That's where the third graph comes in. Winding the clock back 25 years, the best-fit line for East Asia in 1986 looks pretty similar to the one for 2011; it sits a bit lower, but still above the line for sub-Saharan Africa in 2011. This difference over time may just signify the accrual of a quarter-century worth of new technology; the overall environment for growth in East Asia hasn't changed very much.

Yet this is the key to sub-Saharan Africa's future. Its ability to grow can improve quickly if its countries can enhance the overall environment for that simple sequence of urbanization, industrialization, technology adoption, and exports. Right now, however, much of the time and money devoted to its "development" -- especially when foreigners have a say -- goes to things like raising crop yields, building bridges, and local programs to bolster health and education. These efforts can make a difference to people's lives, but they are not necessarily addressing the main factors holding down sub-Saharan Africa's best-fit line.

An alternative approach would pursue the recipe for growth more directly. For urbanization, people need title to their land (so that they can sell it or use it as collateral), freedom of movement inside their countries, and information about opportunities. To speed industrialization, countries can strengthen property rights (to ensure investors receive their returns), relax capital controls, and protect foreigners against expropriation and self-dealing by local partners. Faster adoption of technology arrives with the chance to import foreign goods and learn new ideas via global networks and media, as well as the opportunity to travel, study, and work abroad. Access to export markets is usually the culmination of years of diplomatic effort and regulatory grunt work. And ending conflict can help all of these steps at once.
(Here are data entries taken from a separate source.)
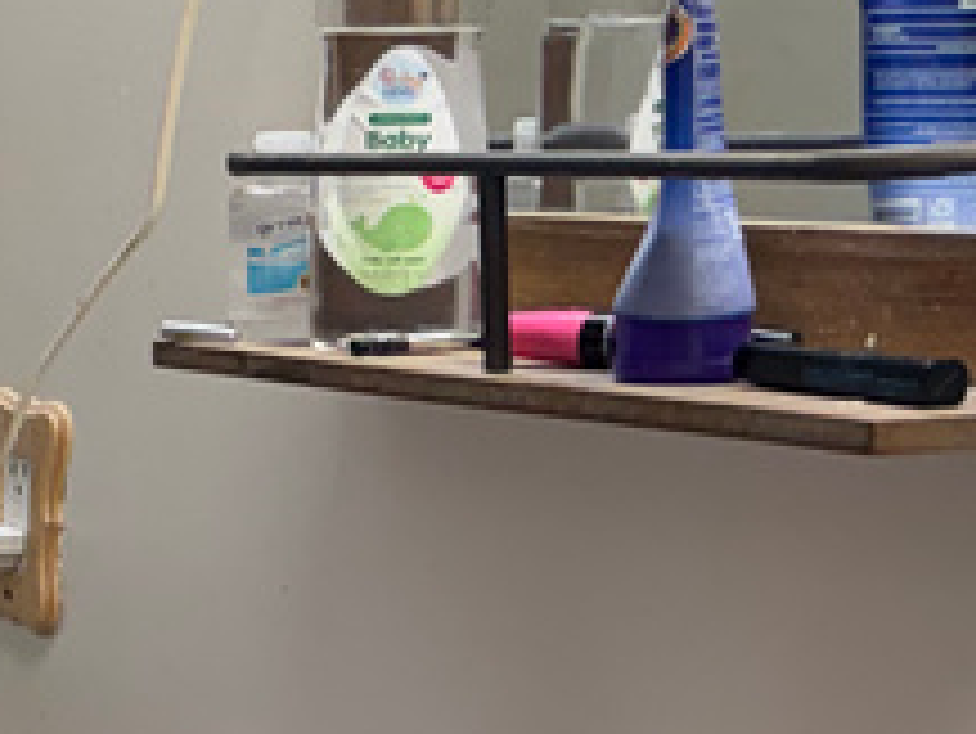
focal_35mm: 113
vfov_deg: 13.0
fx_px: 3188
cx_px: -1291
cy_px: 621
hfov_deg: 13.4
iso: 160
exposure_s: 1/120
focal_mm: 6.76
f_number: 1.78
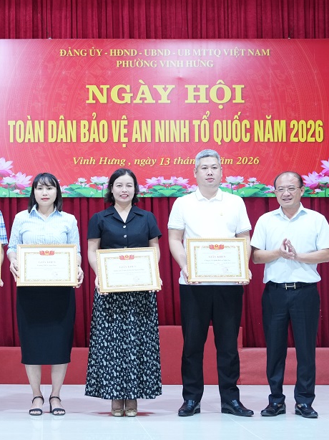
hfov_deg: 18.8
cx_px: 31
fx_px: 976
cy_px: 236
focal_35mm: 77
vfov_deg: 25.3
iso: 800
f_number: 3.2
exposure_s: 1/60
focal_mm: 32
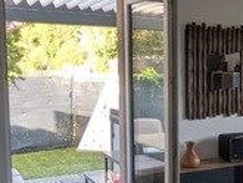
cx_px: 280
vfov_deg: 21.6
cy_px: 112
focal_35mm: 68
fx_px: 478
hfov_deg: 26.0
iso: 67
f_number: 2.2
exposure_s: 1/105
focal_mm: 1.85
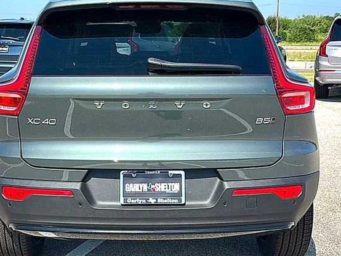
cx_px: 153
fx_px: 473
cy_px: 133
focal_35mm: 48
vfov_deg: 30.3
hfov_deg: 39.6
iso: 80
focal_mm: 6.86
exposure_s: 1/3623
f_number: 1.78
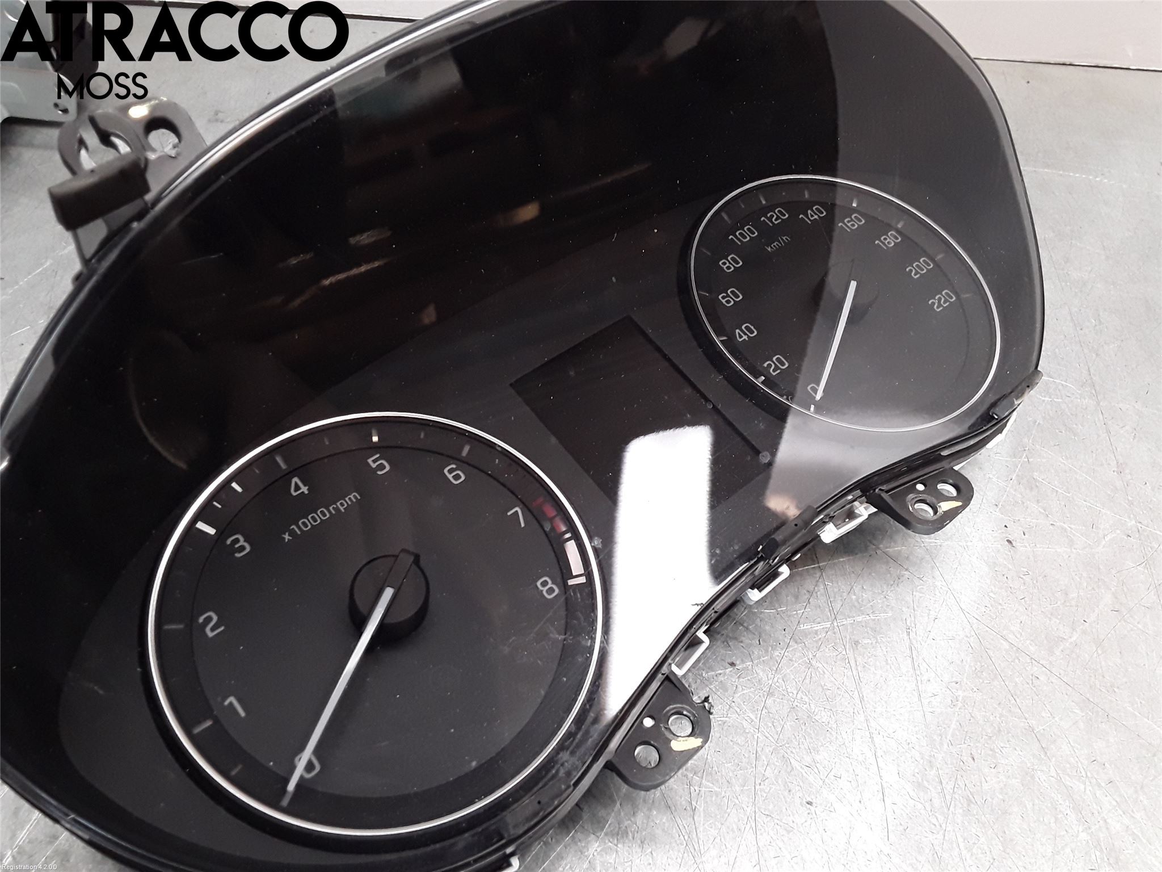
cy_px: 436
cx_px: 581
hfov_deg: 63.4
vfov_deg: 49.7
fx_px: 940
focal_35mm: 28
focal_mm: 2.91
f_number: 1.9
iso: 100
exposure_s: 1/100
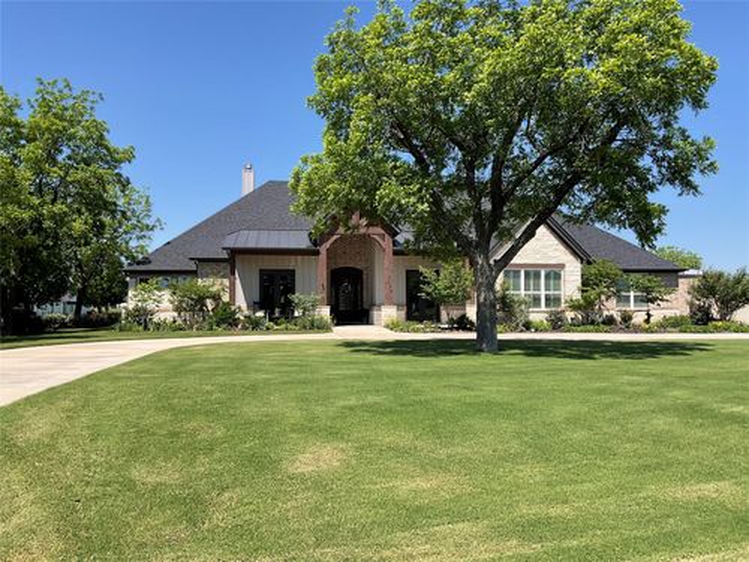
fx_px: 627
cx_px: 374
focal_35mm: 29
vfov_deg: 48.2
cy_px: 281
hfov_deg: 61.7
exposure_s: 1/1626
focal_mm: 3
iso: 16
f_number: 1.8
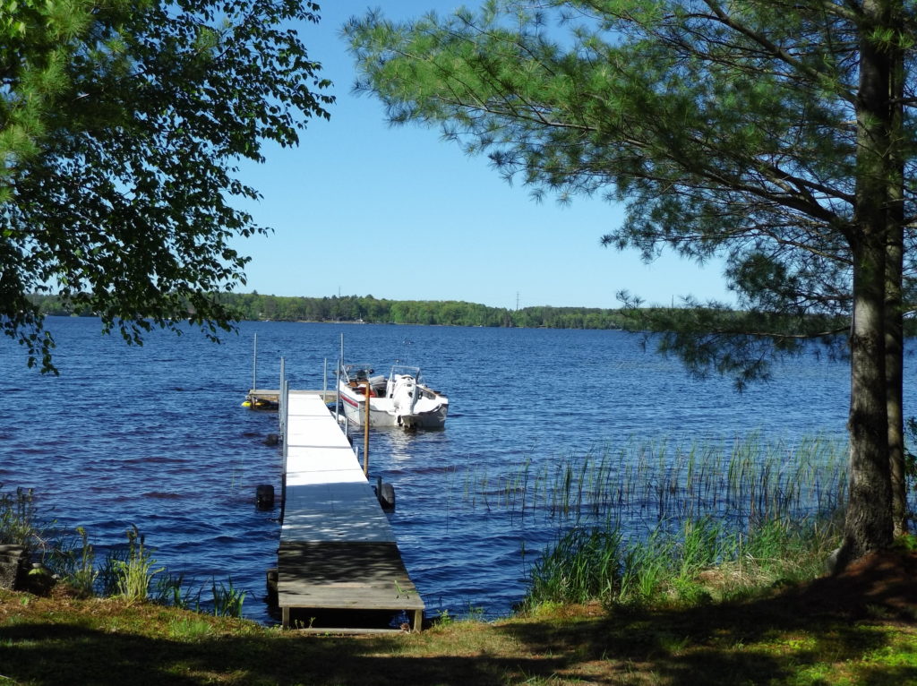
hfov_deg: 33.3
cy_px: 343
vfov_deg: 25.2
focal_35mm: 58
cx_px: 458
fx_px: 1535
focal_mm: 10.4
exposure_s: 1/800
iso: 100
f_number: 4.7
These changes require more political will but also fewer resources than the multi-billion-dollar aid and investment programs that stretch across the globe. So perhaps Kim is right -- ending poverty does require a movement, but it's a movement of citizens in individual poor countries rather than a global movement propelled by big companies and non-governmental organizations. Only when citizens demand new policies that directly support growth will their countries be able to follow the recipe that has worked so well in other places.